In the future, in order for the administration inaugurated today to become a well-established one, through generating results I intend to earn the trust of the people and thereby move forward as a stable administration.


REPORTER: I am Hayashi with the Asahi Shimbun. Thank you for taking my question. I would like to ask about the right to collective self-defense.

Mr. Prime Minister, as your own theory, you have made statements regarding changes in the interpretation of the Constitution that would allow the exercise of the right to collective self-defense. I believe that the LDP has also made a public pledge in accordance with that line of thinking, and I suppose that this point also connects in to the reinforcement of the Japan-U.S. alliance that you mentioned earlier.

Do you have any intention to put this plan into practice before next summer's House of Councillors election? And, if you do, then please tell us whether or not you have any intention of reviewing your relationship with The New Komeito, which has shown reluctance towards changing the interpretation in this way.

PRIME MINISTER ABE: First of all, with regard to the relationship between the LDP and The New Komeito, the coalition government between the two parties was inaugurated today.
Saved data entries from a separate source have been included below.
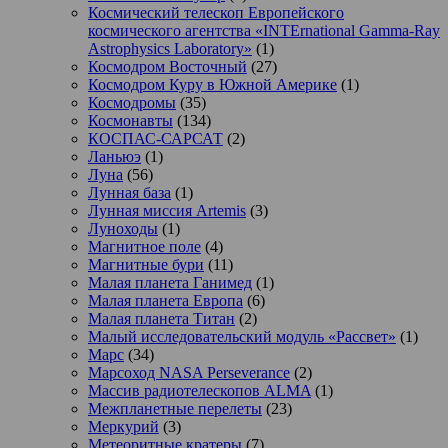
Космический телескоп Европейского
космического агентства «INTErnational Gamma-Ray
Astrophysics Laboratory»
(1)
Космодром Восточный
(27)
Космодром Куру в Южной Америке
(1)
Космодромы
(35)
Космонавты
(134)
КОСПАС-САРСАТ
(2)
Ланьюэ
(1)
Луна
(56)
Лунная база
(1)
Лунная миссия Artemis
(3)
Луноходы
(1)
Магнитное поле
(4)
Магнитные бури
(11)
Малая планета Ганимед
(1)
Малая планета Европа
(6)
Малая планета Титан
(2)
Малый исследовательский модуль «Рассвет»
(1)
Марс
(34)
Марсоход NASA Perseverance
(2)
Массив радиотелескопов ALMA
(1)
Межпланетные перелеты
(23)
Меркурий
(3)
Метеоритные кратеры
(7)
Through this coalition government we have stabilized the foundation for the administration and we will be able to put our policies into practice. In other words, fundamentally I consider this coalition government to be something that should be made even more solid. That is my fundamental stance on that matter.

Beyond that, concerning a change in interpretation regarding the exercise of the right to collective self-defense, the conclusions drawn by the Advisory Panel on Reconstruction of the Legal Basis for Security established under the previous Abe administration were presented in the form of a report to the Chief Cabinet Secretary of the Fukuda administration. With regard to whether or not such kinds of cases are appropriate, under the Abe administration I would like to launch an examination of the report once more by speaking with the eminent persons originally involved.

CABINET PUBLIC AFFAIRS SECRETARY: We are already running substantially over the allotted time, so this will be the last question. Mr. Nanao, please.

REPORTER: I am Nanao of Nico Nico Douga. Thank you for taking my question.

Mr. Prime Minister, I would like to ask your views once more with regard to revising the Public Offices Election Law. Will you be aiming to lift the ban on election campaign activities using the Internet, acting quickly to enable it to be in effect during the House of Councillors election to be held next summer? If indeed you aim to do so, then please also share with us your thoughts on the significance it would have.

PRIME MINISTER ABE: To begin my response with my conclusion, I intend to aim at rescinding the ban before next year's House of Councillors election.

As for its significance, the current Public Offices Election Law itself utilizes a "positive list" approach [in which it gives a list of permitted activities], and of course the law was formulated quite some time ago. A large number of people currently use the Internet. If it were used by only a small number of people, then I think that would be problematic, but presently quite a large number of people are using it. Beyond that, we will be revitalizing the activities of the IT Strategy Council and establishing a minister in charge of this area as we make efforts in the area of IT to have Japan grow still further as an IT nation.

At the same time, the fact that currently the Internet is not used in election campaigns is in my view actually rather unnatural. To have a large number of people come to know your thinking, use of the Internet does not require a budget and yet it is effective, and furthermore a large number of people can all compete on equal footing. It needs to be such that no specific candidate can use it to create disadvantages for other candidates. However at the same time, naturally it will be necessary to think about how the rules should be laid out against that backdrop.

CABINET PUBLIC AFFAIRS SECRETARY: With that, I would like to bring the Prime Minister's press conference to a close. Thank you very much.